Selon Ouest France, un phénomène curieux touche chaque année des milliers de vacanciers au moment de partir : une fatigue soudaine, des maux de tête ou même des symptômes grippaux apparaissent dès le premier jour de congés. Ce trouble, désormais reconnu sous le nom de « maladie des loisirs », s’explique par des mécanismes psychologiques et physiologiques bien précis.
Ce qu'il faut retenir
- Le concept de « maladie des loisirs » a été théorisé par un psychologue néerlandais au début des années 2000.
- Elle se manifeste souvent par une fatigue intense ou des symptômes grippaux dès le premier jour de vacances.
- Ce phénomène est lié à la libération du cortisol, une hormone du stress, qui chute brutalement en début de congé.
- Les personnes les plus exposées sont celles soumises à un stress prolongé avant les vacances.
Un phénomène identifié par la psychologie néerlandaise
Théorisé au début des années 2000 par un psychologue néerlandais, le concept de « maladie des loisirs » désigne cet état de santé dégradé qui frappe certains individus dès les premiers instants de leurs vacances. Selon les spécialistes, cette réaction n’a rien d’anodin : elle reflète un déséquilibre temporaire entre le corps et l’esprit, lié à la transition brutale entre une période de tension et un moment de détente. « Le corps, habitué à un rythme soutenu, met du temps à s’adapter à l’arrêt des contraintes professionnelles », explique le psychologue néerlandais Ad Vingerhoets, à l’origine de ces travaux.
Un mécanisme physiologique encore mal compris
Les chercheurs s’accordent à dire que la « maladie des loisirs » est en partie liée à la chute brutale du taux de cortisol, une hormone sécrétée en réponse au stress. En temps normal, cette hormone permet de maintenir un niveau d’énergie et de vigilance élevé. Mais lorsqu’elle chute soudainement — à l’image d’un interrupteur qu’on éteint —, l’organisme peut réagir par des symptômes variés : fatigue intense, migraines, voire fièvre légère. D’autres facteurs, comme la déshydratation ou une baisse des défenses immunitaires due à la fatigue accumulée, aggravent parfois ces manifestations.
Qui est le plus touché par ce phénomène ?
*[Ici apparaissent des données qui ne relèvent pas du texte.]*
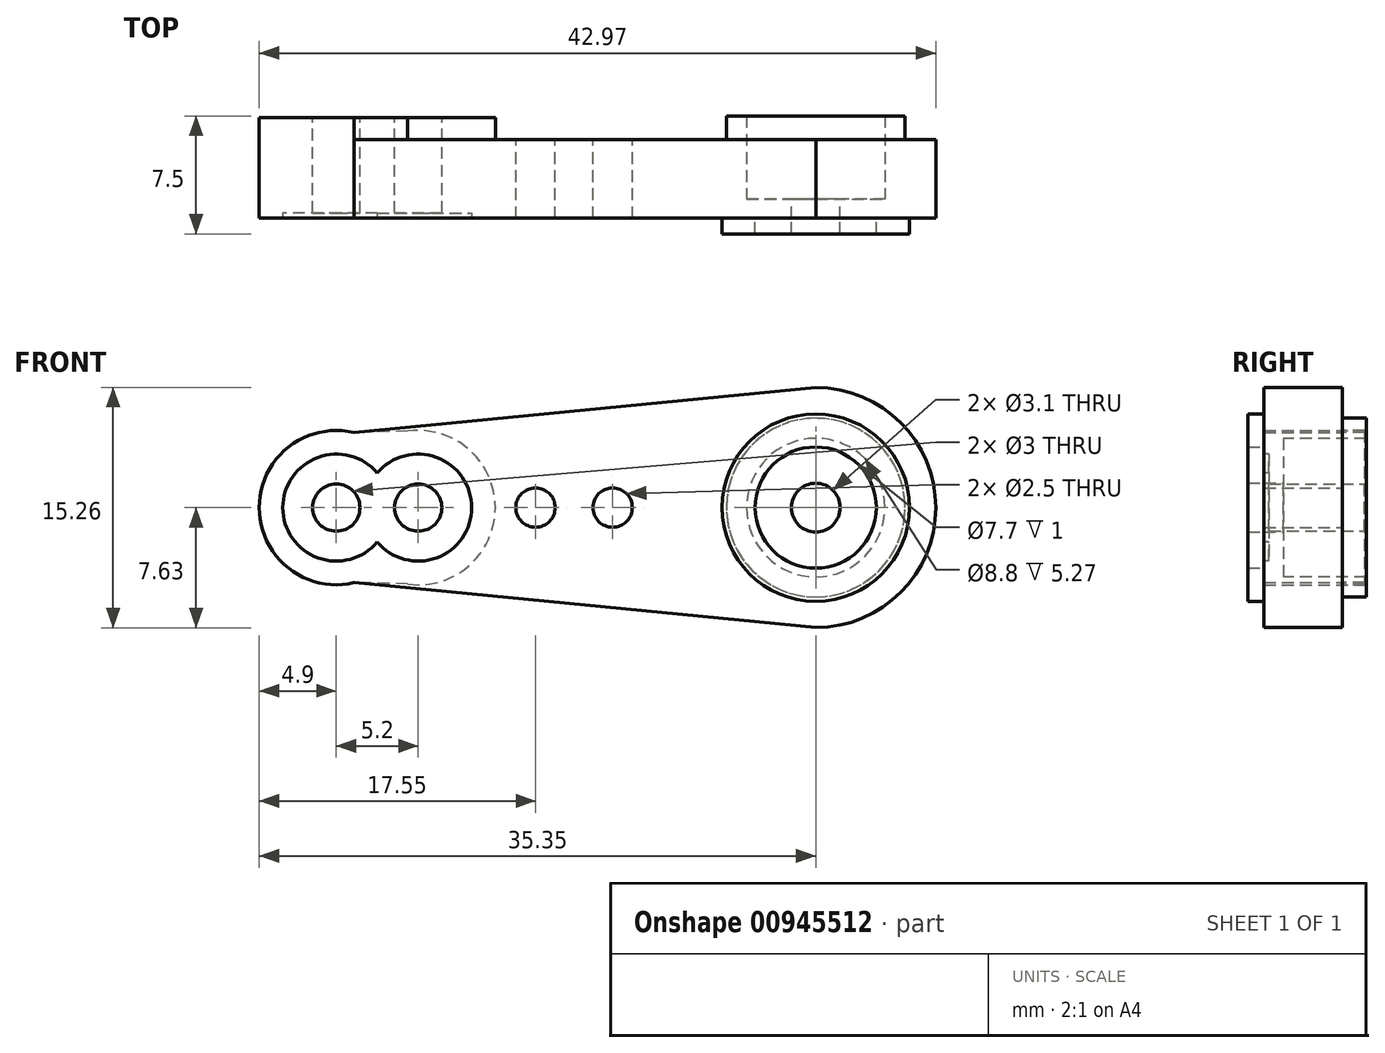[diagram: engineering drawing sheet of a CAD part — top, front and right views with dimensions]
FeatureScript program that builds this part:
annotation { "Feature Type Name" : "Feature", "Feature Type Description" : "" }
export const myFeature = defineFeature(function(context is Context, id is Id, definition is map)
    precondition{}
    {
        {
            var Q0;
            Q0=qCreatedBy(makeId("Front.planeOp"),FACE);
            var sketch = newSketch(context, id + "F0", { "sketchPlane" : qUnion([Q0])});
            skArc(sketch, "E0", {"start": v(-1.47, -7.48) * mm, "mid": v(7.62, 0) * mm, "end": v(-1.47, 7.48) * mm});
            skCircle(sketch, "E1", {"center": v(0, 0) * mm, "radius": 1.55 * mm});
            skCircle(sketch, "E2", {"center": v(-12.9, 0) * mm, "radius": 1.25 * mm});
            skCircle(sketch, "E3", {"center": v(-17.8, 0) * mm, "radius": 1.25 * mm});
            skCircle(sketch, "E4", {"center": v(-25.25, 0) * mm, "radius": 1.5 * mm});
            skCircle(sketch, "E5", {"center": v(-30.45, 0) * mm, "radius": 1.5 * mm});
            skArc(sketch, "E6", {"start": v(-29.33, 4.77) * mm, "mid": v(-35.35, 0) * mm, "end": v(-29.33, -4.77) * mm});
            skLineSegment(sketch, "E7", {"start": v(0, 7.62) * mm, "end": v(-29.33, 4.77) * mm});
            skLineSegment(sketch, "E8.MirrorCS", {"start": v(0, -7.63) * mm, "end": v(-29.33, -4.77) * mm});
            skSolve(sketch);
        }
        {
            var Q0;
            Q0=makeQuery(id+"F0.imprint","IMPRINT",FACE,{"disambiguationData":[TD([[makeQuery(id+"F0.imprint","IMPRINT",EDGE,{"derivedFrom":sQuery(id+"F0.wireOp",EDGE,"E1")}),-1.0]])]});
            extrude(context, id + "F1", {"entities" : qUnion([Q0]), "depth" : 5 * mm, "offsetDistance" : 25 * mm});
        }
        {
            var Q0;
            Q0=makeQuery(id+"F1.opExtrude","CAP_FACE",FACE,{"disambiguationData":[OSD([sQuery(id+"F0.wireOp",EDGE,"E0"),sQuery(id+"F0.wireOp",EDGE,"E1"),sQuery(id+"F0.wireOp",EDGE,"E2"),sQuery(id+"F0.wireOp",EDGE,"E3"),sQuery(id+"F0.wireOp",EDGE,"E4"),sQuery(id+"F0.wireOp",EDGE,"E5"),sQuery(id+"F0.wireOp",EDGE,"E6"),sQuery(id+"F0.wireOp",EDGE,"E7"),sQuery(id+"F0.wireOp",EDGE,"E8.MirrorCS")])],"isStart":false});
            var sketch = newSketch(context, id + "F2", { "sketchPlane" : qUnion([Q0])});
            skCircle(sketch, "E9", {"center": v(-30.45, 0) * mm, "radius": 3.4 * mm});
            skCircle(sketch, "E10", {"center": v(-25.25, 0) * mm, "radius": 3.4 * mm});
            skCircle(sketch, "E11", {"center": v(0, 0) * mm, "radius": 3.85 * mm});
            skCircle(sketch, "E12", {"center": v(0, 0) * mm, "radius": 5.95 * mm});
            skSolve(sketch);
        }
        {
            var Q0;
            Q0=makeQuery(id+"F2.imprint","IMPRINT",FACE,{"disambiguationData":[TD([[makeQuery(id+"F2.imprint","IMPRINT",EDGE,{"derivedFrom":makeQuery(id+"F1.opExtrude","CAP_EDGE",EDGE,{"disambiguationData":[OSD([sQuery(id+"F0.wireOp",EDGE,"E5")])],"isStart":false})}),-1.0]])]});
            var Q1;
            {var subQ0=sQuery(id+"F2.wireOp",EDGE,"E10");var subQ1=sQuery(id+"F2.wireOp",EDGE,"E9");var subQ2=makeQuery(id+"F2.imprint","INTERSECT",VERTEX,{"disambiguationData":[OD(0.0)],"derivedFrom":[subQ1,subQ0]});Q1=makeQuery(id+"F2.imprint","IMPRINT",FACE,{"disambiguationData":[TD([[makeQuery(id+"F2.imprint","IMPRINT",EDGE,{"disambiguationData":[TD([[subQ2,-1.0]])],"derivedFrom":subQ1}),1.0]])]});}
            var Q2;
            Q2=makeQuery(id+"F2.imprint","IMPRINT",FACE,{"disambiguationData":[TD([[makeQuery(id+"F2.imprint","IMPRINT",EDGE,{"derivedFrom":makeQuery(id+"F1.opExtrude","CAP_EDGE",EDGE,{"disambiguationData":[OSD([sQuery(id+"F0.wireOp",EDGE,"E4")])],"isStart":false})}),-1.0]])]});
            extrude(context, id + "F3", {"entities" : qUnion([Q0, Q1, Q2]), "operationType" : NewBodyOperationType.REMOVE, "oppositeDirection" : true, "depth" : 0.33 * mm, "offsetDistance" : 25 * mm});
        }
        {
            var Q0;
            Q0=makeQuery(id+"F2.imprint","IMPRINT",FACE,{"disambiguationData":[TD([[makeQuery(id+"F2.imprint","IMPRINT",EDGE,{"derivedFrom":sQuery(id+"F2.wireOp",EDGE,"E11")}),-1.0]])]});
            extrude(context, id + "F4", {"entities" : qUnion([Q0]), "operationType" : NewBodyOperationType.ADD, "depth" : 1 * mm, "offsetDistance" : 25 * mm});
        }
        {
            var Q0;
            Q0=makeQuery(id+"F1.opExtrude","CAP_FACE",FACE,{"disambiguationData":[OSD([sQuery(id+"F0.wireOp",EDGE,"E0"),sQuery(id+"F0.wireOp",EDGE,"E1"),sQuery(id+"F0.wireOp",EDGE,"E2"),sQuery(id+"F0.wireOp",EDGE,"E3"),sQuery(id+"F0.wireOp",EDGE,"E4"),sQuery(id+"F0.wireOp",EDGE,"E5"),sQuery(id+"F0.wireOp",EDGE,"E6"),sQuery(id+"F0.wireOp",EDGE,"E7"),sQuery(id+"F0.wireOp",EDGE,"E8.MirrorCS")])],"isStart":true});
            var sketch = newSketch(context, id + "F5", { "sketchPlane" : qUnion([Q0])});
            skArc(sketch, "E13", {"start": v(27.85, -4.15) * mm, "mid": v(35.35, 0) * mm, "end": v(27.85, 4.15) * mm});
            skArc(sketch, "E14", {"start": v(27.85, 4.15) * mm, "mid": v(20.35, 0) * mm, "end": v(27.85, -4.15) * mm});
            skLineSegment(sketch, "E15", {"start": v(25.92, 4.85) * mm, "end": v(29.33, 4.77) * mm});
            skLineSegment(sketch, "E16.MirrorCS", {"start": v(25.92, -4.85) * mm, "end": v(29.33, -4.77) * mm});
            skCircle(sketch, "E17", {"center": v(25.25, 0) * mm, "radius": 1.5 * mm});
            skCircle(sketch, "E18", {"center": v(30.45, 0) * mm, "radius": 1.5 * mm});
            skCircle(sketch, "E19", {"center": v(0, 0) * mm, "radius": 4.4 * mm});
            skCircle(sketch, "E20", {"center": v(0, 0) * mm, "radius": 5.68 * mm});
            skSolve(sketch);
        }
        {
            var Q0;
            Q0=makeQuery(id+"F5.imprint","IMPRINT",FACE,{"disambiguationData":[TD([[makeQuery(id+"F5.imprint","IMPRINT",EDGE,{"derivedFrom":sQuery(id+"F5.wireOp",EDGE,"E17")}),1.0]])]});
            var Q1;
            {var subQ0=sQuery(id+"F5.wireOp",EDGE,"E15");Q1=makeQuery(id+"F5.imprint","IMPRINT",FACE,{"disambiguationData":[TD([[makeQuery(id+"F5.imprint","IMPRINT",EDGE,{"derivedFrom":subQ0}),-1.0]])]});}
            var Q2;
            {var subQ0=sQuery(id+"F5.wireOp",EDGE,"E16.MirrorCS");Q2=makeQuery(id+"F5.imprint","IMPRINT",FACE,{"disambiguationData":[TD([[makeQuery(id+"F5.imprint","IMPRINT",EDGE,{"derivedFrom":subQ0}),1.0]])]});}
            extrude(context, id + "F6", {"entities" : qUnion([Q0, Q1, Q2]), "operationType" : NewBodyOperationType.ADD, "depth" : 1.4 * mm, "offsetDistance" : 25 * mm});
        }
        {
            var Q0;
            Q0=makeQuery(id+"F5.imprint","IMPRINT",FACE,{"disambiguationData":[TD([[makeQuery(id+"F5.imprint","IMPRINT",EDGE,{"derivedFrom":sQuery(id+"F5.wireOp",EDGE,"E19")}),-1.0]])]});
            extrude(context, id + "F7", {"entities" : qUnion([Q0]), "operationType" : NewBodyOperationType.ADD, "depth" : 1.5 * mm, "offsetDistance" : 25 * mm});
        }
        {
            var Q0;
            Q0=makeQuery(id+"F5.imprint","IMPRINT",FACE,{"disambiguationData":[TD([[makeQuery(id+"F5.imprint","IMPRINT",EDGE,{"derivedFrom":sQuery(id+"F5.wireOp",EDGE,"E19")}),1.0]])]});
            extrude(context, id + "F8", {"entities" : qUnion([Q0]), "operationType" : NewBodyOperationType.REMOVE, "oppositeDirection" : true, "depth" : (4.1 - 0.33) * mm, "offsetDistance" : 25 * mm});
        }
        {
            var Q0;
            Q0=makeQuery(id+"F2.imprint","IMPRINT",FACE,{"disambiguationData":[TD([[makeQuery(id+"F2.imprint","IMPRINT",EDGE,{"derivedFrom":sQuery(id+"F2.wireOp",EDGE,"E11")}),1.0]])]});
            extrude(context, id + "F9", {"entities" : qUnion([Q0]), "depth" : 1 * mm, "offsetDistance" : 25 * mm});
        }
    });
D’après les observations réalisées par les professionnels de santé, certaines catégories de la population sont plus vulnérables que d’autres. Les travailleurs soumis à des rythmes soutenus — cadres, soignants, enseignants — figurent parmi les plus exposés. « Les personnes qui n’arrivent pas à déconnecter mentalement pendant leurs congés sont particulièrement concernées », précise Vingerhoets. Les individus présentant des antécédents de stress chronique ou de troubles anxieux sont également plus susceptibles de développer ces symptômes. Enfin, les départs précipités ou mal préparés, sans transition progressive, augmentent les risques de ressentir ces effets indésirables.
Comment prévenir la « maladie des loisirs » ?
Plusieurs pistes permettent de limiter l’impact de ce phénomène. Les spécialistes recommandent avant tout d’anticiper la déconnexion en aménageant des temps de repos avant le départ. Une réduction progressive des heures de travail dans les jours précédant les congés peut ainsi faciliter l’adaptation. « Il est essentiel de ne pas attendre le dernier moment pour organiser sa transition », souligne un médecin du travail interrogé par Ouest France. Une bonne hydratation, une alimentation équilibrée et un sommeil régulier pendant la période de congé contribuent également à atténuer les symptômes.
Oui, le phénomène est désormais documenté par plusieurs études en psychologie et en médecine du travail. Il n’est pas considéré comme une maladie au sens strict, mais plutôt comme une réaction physiologique temporaire. Les symptômes, bien que gênants, disparaissent généralement en quelques jours sans traitement spécifique.